#### [What is needed]
Transcribe every record verbatim.

#### [Data excerpts]
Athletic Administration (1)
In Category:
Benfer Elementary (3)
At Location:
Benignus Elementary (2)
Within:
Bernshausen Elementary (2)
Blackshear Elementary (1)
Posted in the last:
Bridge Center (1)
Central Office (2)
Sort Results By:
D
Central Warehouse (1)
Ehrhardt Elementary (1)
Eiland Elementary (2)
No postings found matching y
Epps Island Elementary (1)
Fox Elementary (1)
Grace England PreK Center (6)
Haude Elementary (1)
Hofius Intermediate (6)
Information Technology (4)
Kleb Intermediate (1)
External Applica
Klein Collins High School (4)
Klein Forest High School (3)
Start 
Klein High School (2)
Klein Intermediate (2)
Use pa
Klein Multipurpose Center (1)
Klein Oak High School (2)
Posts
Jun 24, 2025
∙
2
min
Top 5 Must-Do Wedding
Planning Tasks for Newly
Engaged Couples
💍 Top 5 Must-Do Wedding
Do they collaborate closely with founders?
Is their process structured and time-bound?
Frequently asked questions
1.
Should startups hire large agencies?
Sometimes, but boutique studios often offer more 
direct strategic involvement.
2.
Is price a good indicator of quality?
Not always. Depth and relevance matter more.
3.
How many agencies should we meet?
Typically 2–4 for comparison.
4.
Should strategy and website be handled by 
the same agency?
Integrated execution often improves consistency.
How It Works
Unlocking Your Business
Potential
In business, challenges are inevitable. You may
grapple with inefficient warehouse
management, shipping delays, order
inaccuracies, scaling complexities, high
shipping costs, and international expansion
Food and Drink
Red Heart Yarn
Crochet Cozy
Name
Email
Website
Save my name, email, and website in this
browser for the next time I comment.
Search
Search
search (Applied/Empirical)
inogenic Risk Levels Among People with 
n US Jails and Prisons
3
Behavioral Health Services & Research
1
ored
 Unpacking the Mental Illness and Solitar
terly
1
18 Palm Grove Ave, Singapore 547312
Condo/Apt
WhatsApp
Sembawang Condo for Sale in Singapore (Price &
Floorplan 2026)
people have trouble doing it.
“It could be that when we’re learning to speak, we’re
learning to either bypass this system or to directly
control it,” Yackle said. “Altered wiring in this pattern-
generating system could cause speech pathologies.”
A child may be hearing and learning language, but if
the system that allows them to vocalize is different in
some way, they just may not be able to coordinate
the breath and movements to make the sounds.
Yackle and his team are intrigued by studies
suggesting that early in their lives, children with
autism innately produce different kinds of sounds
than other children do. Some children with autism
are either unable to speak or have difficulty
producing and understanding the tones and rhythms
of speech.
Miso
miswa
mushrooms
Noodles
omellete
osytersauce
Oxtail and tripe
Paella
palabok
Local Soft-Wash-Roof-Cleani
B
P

#### [Response for this exercise]
Athletic Administration (1)
In Category:
Benfer Elementary (3)
At Location:
Benignus Elementary (2)
Within:
Bernshausen Elementary (2)
Blackshear Elementary (1)
Posted in the last:
Bridge Center (1)
Central Office (2)
Sort Results By:
D
Central Warehouse (1)
Ehrhardt Elementary (1)
Eiland Elementary (2)
No postings found matching y
Epps Island Elementary (1)
Fox Elementary (1)
Grace England PreK Center (6)
Haude Elementary (1)
Hofius Intermediate (6)
Information Technology (4)
Kleb Intermediate (1)
External Applica
Klein Collins High School (4)
Klein Forest High School (3)
Start 
Klein High School (2)
Klein Intermediate (2)
Use pa
Klein Multipurpose Center (1)
Klein Oak High School (2)
Posts
Jun 24, 2025
∙
2
min
Top 5 Must-Do Wedding
Planning Tasks for Newly
Engaged Couples
💍 Top 5 Must-Do Wedding
Do they collaborate closely with founders?
Is their process structured and time-bound?
Frequently asked questions
1.
Should startups hire large agencies?
Sometimes, but boutique studios often offer more 
direct strategic involvement.
2.
Is price a good indicator of quality?
Not always. Depth and relevance matter more.
3.
How many agencies should we meet?
Typically 2–4 for comparison.
4.
Should strategy and website be handled by 
the same agency?
Integrated execution often improves consistency.
How It Works
Unlocking Your Business
Potential
In business, challenges are inevitable. You may
grapple with inefficient warehouse
management, shipping delays, order
inaccuracies, scaling complexities, high
shipping costs, and international expansion
Food and Drink
Red Heart Yarn
Crochet Cozy
Name
Email
Website
Save my name, email, and website in this
browser for the next time I comment.
Search
Search
search (Applied/Empirical)
inogenic Risk Levels Among People with 
n US Jails and Prisons
3
Behavioral Health Services & Research
1
ored
 Unpacking the Mental Illness and Solitar
terly
1
18 Palm Grove Ave, Singapore 547312
Condo/Apt
WhatsApp
Sembawang Condo for Sale in Singapore (Price &
Floorplan 2026)
people have trouble doing it.
“It could be that when we’re learning to speak, we’re
learning to either bypass this system or to directly
control it,” Yackle said. “Altered wiring in this pattern-
generating system could cause speech pathologies.”
A child may be hearing and learning language, but if
the system that allows them to vocalize is different in
some way, they just may not be able to coordinate
the breath and movements to make the sounds.
Yackle and his team are intrigued by studies
suggesting that early in their lives, children with
autism innately produce different kinds of sounds
than other children do. Some children with autism
are either unable to speak or have difficulty
producing and understanding the tones and rhythms
of speech.
Miso
miswa
mushrooms
Noodles
omellete
osytersauce
Oxtail and tripe
Paella
palabok
Local Soft-Wash-Roof-Cleani
B
P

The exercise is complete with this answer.